Flink simplifies real-time data processing by abstracting away many low-level concerns while giving developers precise control over time, state, and computation. In this single line, Flink allows us to:

Partition the stream: The keyBy function logically partitions the incoming latencyStream based on timestamps, so each partition processes its events independently, enabling scalability in distributed environments.
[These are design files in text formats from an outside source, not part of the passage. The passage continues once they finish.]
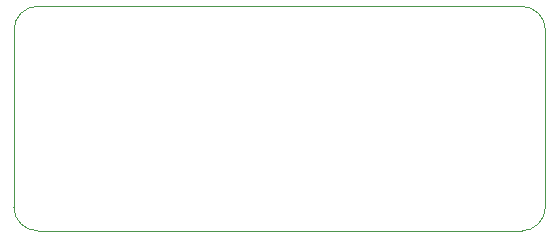
<source format=gm1>
G04 #@! TF.GenerationSoftware,KiCad,Pcbnew,9.0.4*
G04 #@! TF.CreationDate,2025-08-24T22:39:55+02:00*
G04 #@! TF.ProjectId,npn-pnp-h-bridge,6e706e2d-706e-4702-9d68-2d6272696467,rev?*
G04 #@! TF.SameCoordinates,Original*
G04 #@! TF.FileFunction,Profile,NP*
%FSLAX46Y46*%
G04 Gerber Fmt 4.6, Leading zero omitted, Abs format (unit mm)*
G04 Created by KiCad (PCBNEW 9.0.4) date 2025-08-24 22:39:55*
%MOMM*%
%LPD*%
G01*
G04 APERTURE LIST*
G04 #@! TA.AperFunction,Profile*
%ADD10C,0.100000*%
G04 #@! TD*
G04 APERTURE END LIST*
D10*
X88400000Y-51600000D02*
G75*
G02*
X90400000Y-49600000I2000000J0D01*
G01*
X131400000Y-49600000D02*
G75*
G02*
X133400000Y-51600000I0J-2000000D01*
G01*
X90400000Y-68600000D02*
G75*
G02*
X88400000Y-66600000I0J2000000D01*
G01*
X133400000Y-66600000D02*
G75*
G02*
X131400000Y-68600000I-2000000J0D01*
G01*
X88400000Y-66600000D02*
X88400000Y-51600000D01*
X90400000Y-49600000D02*
X131400000Y-49600000D01*
X133400000Y-51600000D02*
X133400000Y-66600000D01*
X131400000Y-68600000D02*
X90400000Y-68600000D01*
M02*

</source>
Windowing: Using TumblingProcessingTimeWindows.of(Time.minutes(1)), Flink groups the data into 1-minute windows based on event processing time, making it easy to aggregate data over defined time intervals.
Custom processing: The process function applies a user-defined LatencyAggregateProcessFunction for calculating latency metrics, allowing custom logic to be executed for each window.
Type safety and efficiency: Using Flink’s TypeHint, we ensure type safety and help optimize serialization and deserialization in distributed environments, which enhances performance.

This one-liner hides a ton of complexity — from fault tolerance to scaling — and Flink’s ability to marry simplicity with powerful distributed processing is where it shines. In just a few lines of code, you have a resilient, scalable, and efficient stream processing pipeline!